Arribó la noche en la que los demonios mansos se reunieron luego de haber simulado vivir, donde el suelo condecoraba las huellas que habían dejado con pasos sin tropiezos, donde el cielo rememoraba los latigazos inmateriales que mordieron la infancia desamparada, donde el agua era sagrada y el viento un soplo del eterno porvenir. Una ceremonia secreta, escrita entre aquella galería de árboles jóvenes afianzando su presencia al abrazarse, con el revés de las almas reflejadas en el abandono de un estanque con el ego por las nubes, y los niños turquesa alrededor, comiendo vida con sus manos curiosas. Pequeñas piedras cómodas bajo los pies. Música en cinta con bienvenidas de luna. Danzas sin movimientos de cuerpo. Aves impalpables. Nadie moría. Y todo era rojo. Rojo en todos lados. Rojo el mundo. Rojo el silencio del jardín, sobre la ciudad de depredadores.

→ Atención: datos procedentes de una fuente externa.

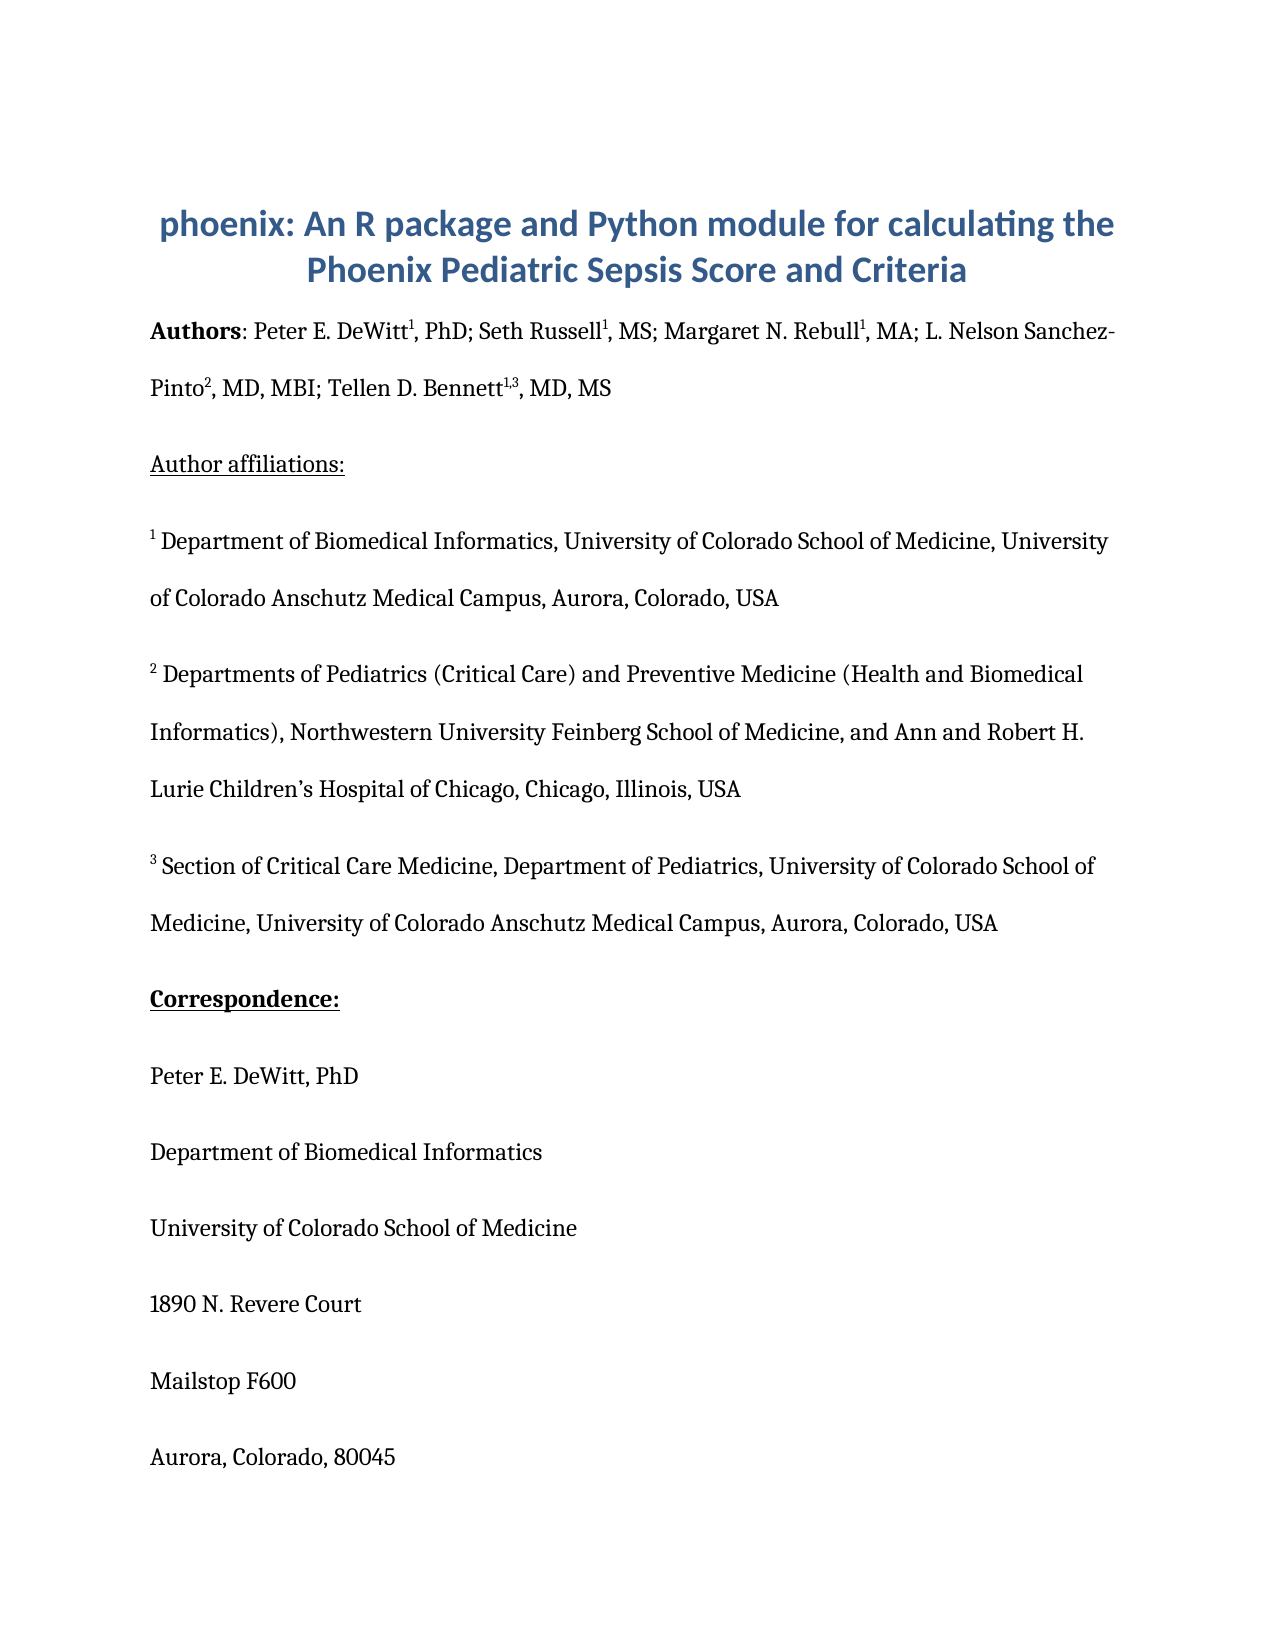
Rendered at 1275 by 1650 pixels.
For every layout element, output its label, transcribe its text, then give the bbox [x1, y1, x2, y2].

text Peter E. DeWitt, PhD [150, 1062, 1125, 1090]
text 3 Section of Critical Care Medicine, Department of Pediatrics, University of Colorado School of Medicine, University of Colorado Anschutz Medical Campus, Aurora, Colorado, USA [150, 852, 1125, 938]
title phoenix: An R package and Python module for calculating the Phoenix Pediatric Sepsis Score and Criteria [150, 200, 1125, 292]
text Correspondence: [150, 985, 1125, 1014]
text 1890 N. Revere Court [150, 1290, 1125, 1319]
text Mailstop F600 [150, 1367, 1125, 1395]
text 2 Departments of Pediatrics (Critical Care) and Preventive Medicine (Health and Biomedical Informatics), Northwestern University Feinberg School of Medicine, and Ann and Robert H. Lurie Children’s Hospital of Chicago, Chicago, Illinois, USA [150, 660, 1125, 804]
text Department of Biomedical Informatics [150, 1138, 1125, 1167]
text 1 Department of Biomedical Informatics, University of Colorado School of Medicine, University of Colorado Anschutz Medical Campus, Aurora, Colorado, USA [150, 527, 1125, 613]
text Authors: Peter E. DeWitt1, PhD; Seth Russell1, MS; Margaret N. Rebull1, MA; L. Nelson Sanchez-Pinto2, MD, MBI; Tellen D. Bennett1,3, MD, MS [150, 317, 1125, 403]
text Aurora, Colorado, 80045 [150, 1443, 1125, 1472]
text University of Colorado School of Medicine [150, 1214, 1125, 1243]
text Author affiliations: [150, 450, 1125, 479]
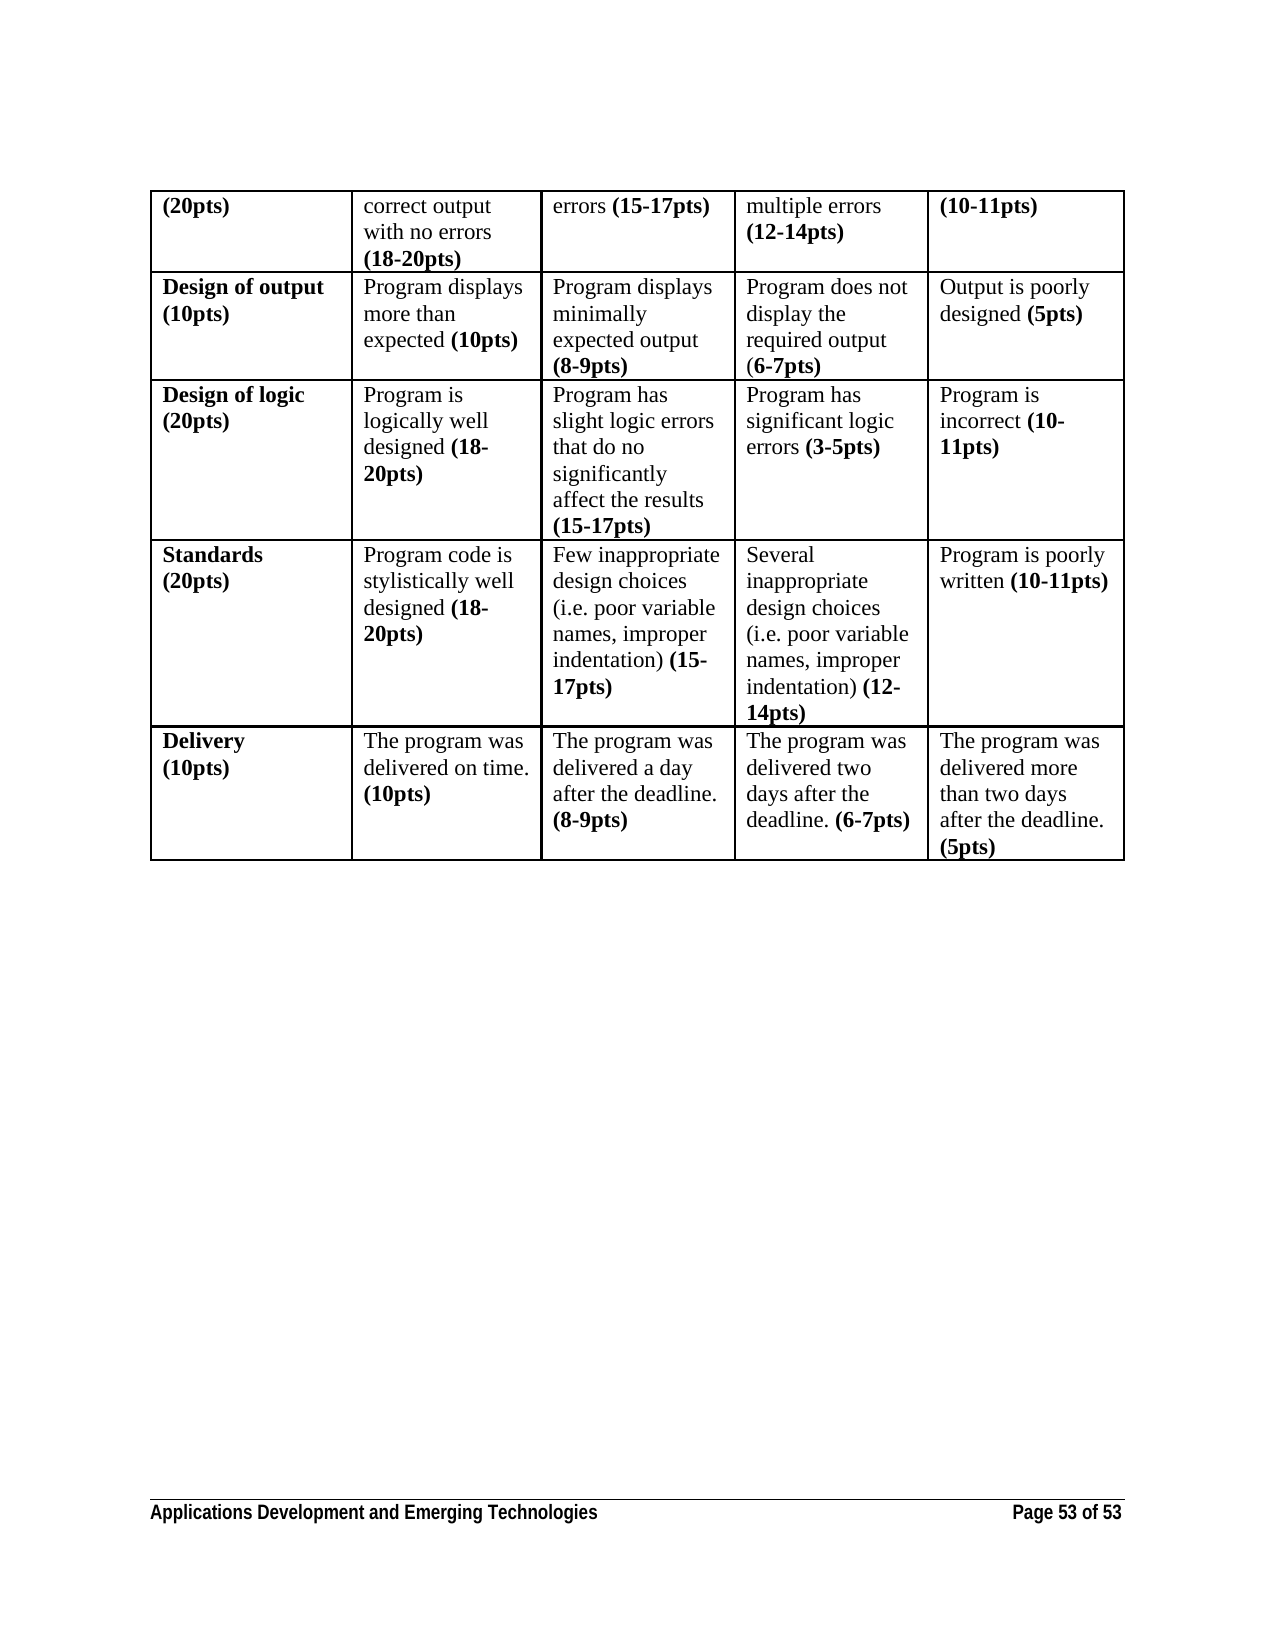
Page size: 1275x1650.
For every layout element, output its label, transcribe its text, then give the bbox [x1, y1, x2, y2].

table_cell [736, 192, 927, 271]
table_cell Program has slight logic errors that do no significantly affect the results (15-17pts) [543, 381, 734, 539]
table_cell Program code is stylistically well designed (18-20pts) [353, 541, 540, 725]
table_cell Delivery (10pts) [152, 728, 351, 859]
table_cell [543, 192, 734, 271]
table_cell Design of output (10pts) [152, 273, 351, 379]
table_cell The program was delivered on time. (10pts) [353, 728, 540, 859]
table_cell Several inappropriate design choices (i.e. poor variable names, improper indentation) (12-14pts) [736, 541, 927, 725]
table_cell Program displays minimally expected output (8-9pts) [543, 273, 734, 379]
table_cell The program was delivered a day after the deadline. (8-9pts) [543, 728, 734, 859]
table_cell The program was delivered two days after the deadline. (6-7pts) [736, 728, 927, 859]
table_cell Design of logic (20pts) [152, 381, 351, 539]
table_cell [152, 192, 351, 271]
table_cell Program has significant logic errors (3-5pts) [736, 381, 927, 539]
table_cell Program does not display the required output (6-7pts) [736, 273, 927, 379]
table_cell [353, 192, 540, 271]
table_cell Program displays more than expected (10pts) [353, 273, 540, 379]
table_cell Output is poorly designed (5pts) [929, 273, 1123, 379]
table_cell Program is incorrect (10-11pts) [929, 381, 1123, 539]
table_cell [929, 192, 1123, 271]
table_cell Standards (20pts) [152, 541, 351, 725]
table_cell The program was delivered more than two days after the deadline. (5pts) [929, 728, 1123, 859]
table_cell Few inappropriate design choices (i.e. poor variable names, improper indentation) (15-17pts) [543, 541, 734, 725]
table_cell Program is poorly written (10-11pts) [929, 541, 1123, 725]
table_cell Program is logically well designed (18-20pts) [353, 381, 540, 539]
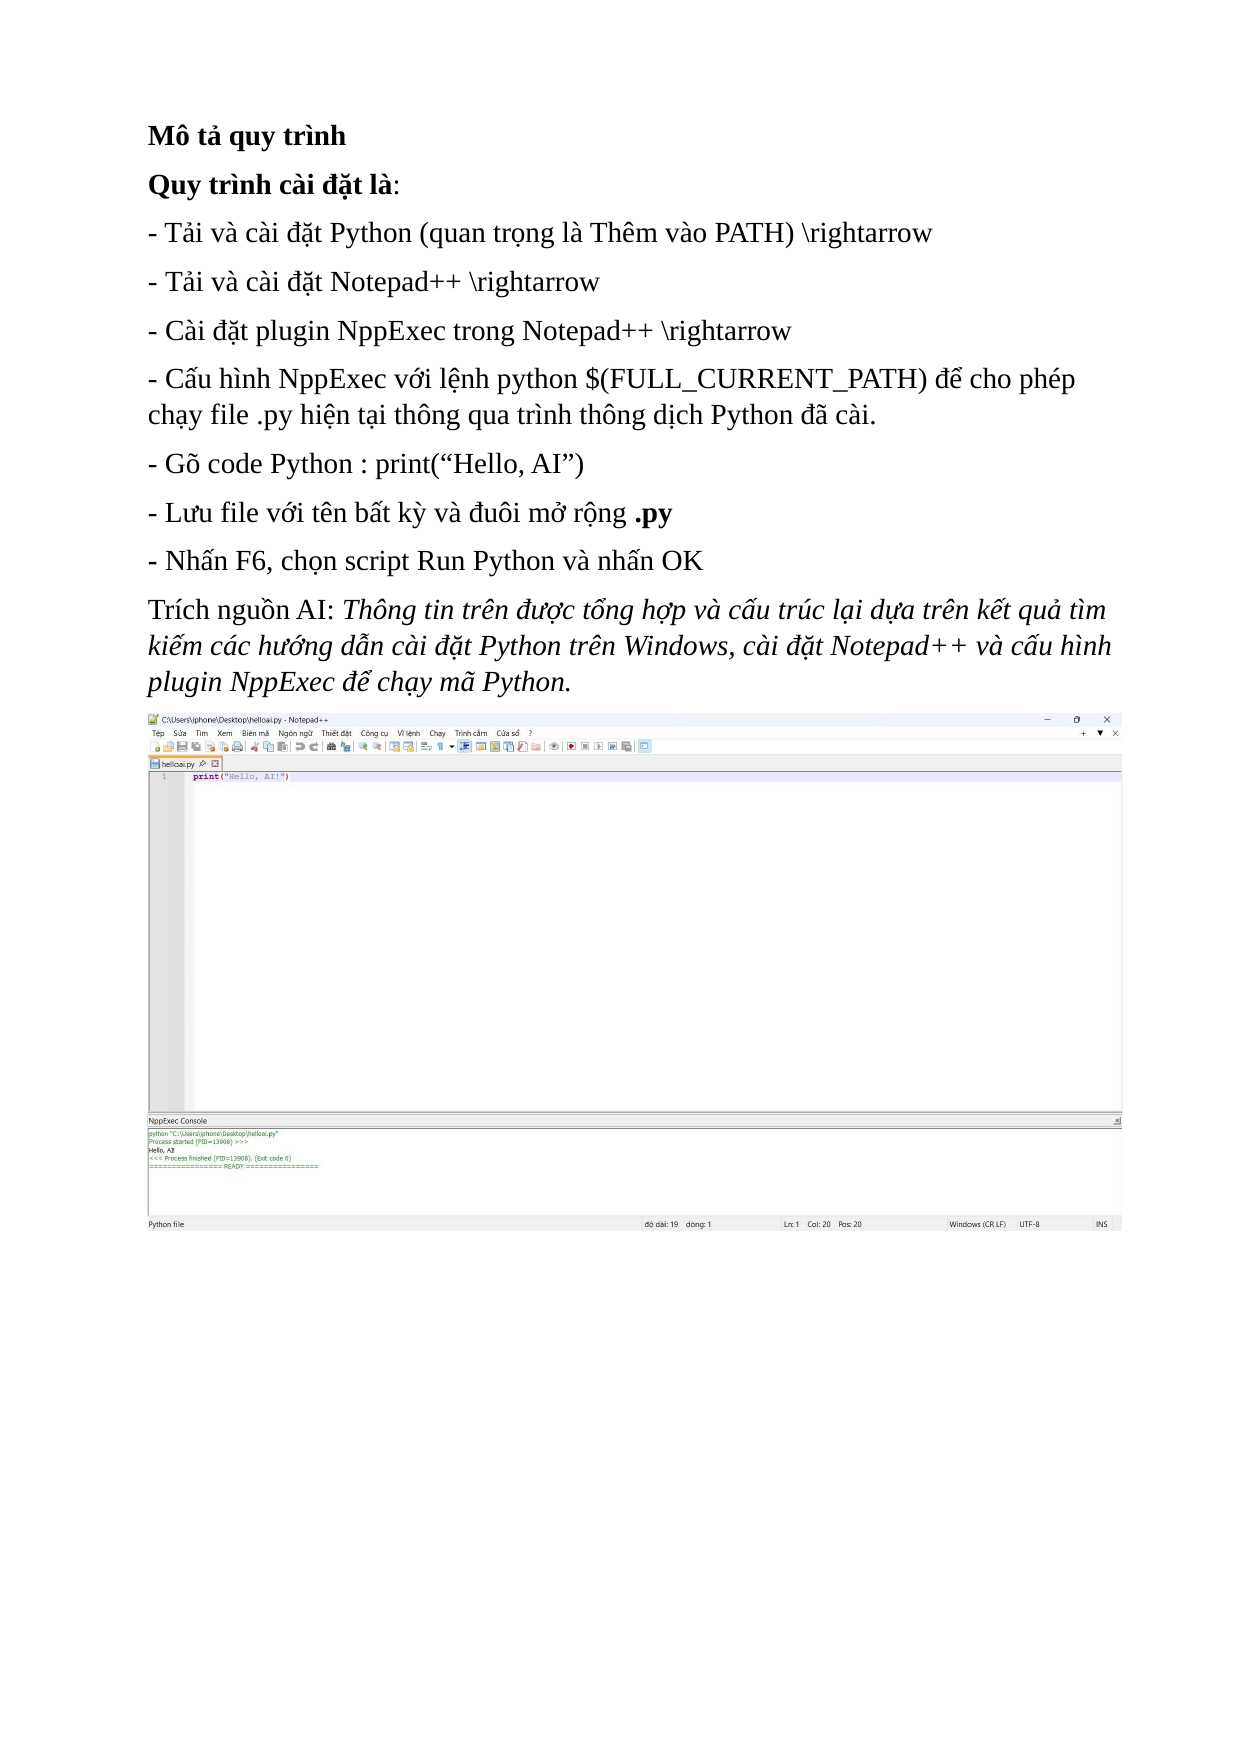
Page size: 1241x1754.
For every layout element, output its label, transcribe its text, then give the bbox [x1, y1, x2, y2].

text - Tải và cài đặt Notepad++ \rightarrow [148, 264, 1122, 298]
text - Nhấn F6, chọn script Run Python và nhấn OK [148, 543, 1122, 577]
text - Lưu file với tên bất kỳ và đuôi mở rộng .py [148, 495, 1122, 528]
text - Gõ code Python : print(“Hello, AI”) [148, 446, 1122, 480]
text ​Trích nguồn AI: Thông tin trên được tổng hợp và cấu trúc lại dựa trên kết quả tìm kiếm các hướng dẫn cài đặt Python trên Windows, cài đặt Notepad++ và cấu hình plugin NppExec để chạy mã Python. [148, 592, 1122, 698]
picture [147, 713, 1123, 1231]
text - Cấu hình NppExec với lệnh python $(FULL_CURRENT_PATH) để cho phép chạy file .py hiện tại thông qua trình thông dịch Python đã cài. [148, 361, 1122, 431]
text Mô tả quy trình [148, 118, 1122, 152]
text ​Quy trình cài đặt là: [148, 167, 1122, 200]
text - Cài đặt plugin NppExec trong Notepad++ \rightarrow [148, 313, 1122, 346]
text - Tải và cài đặt Python (quan trọng là Thêm vào PATH) \rightarrow [148, 215, 1122, 249]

Los locos que no estaban se dejaron llorar por la nobleza del rito alzada en el altar de piedra. Lloraban con rumor a rubí pulido, con ojos de mentira verdadera. Y las risas nacieron de las gargantas secas, tímidamente y raspando, porque habían estado demacradas en la trinchera por el espanto que se venía colgado del tiempo, por la púa en la nuca, el pánico mudo retenido en las arterias, pero eran risas al fin y al cabo, risas de encanto nuevo y preciado. Porque todos irían finalmente hacia la colina blanda a brincar. A sangrar hacia afuera. A parirse en el vuelo. A volver.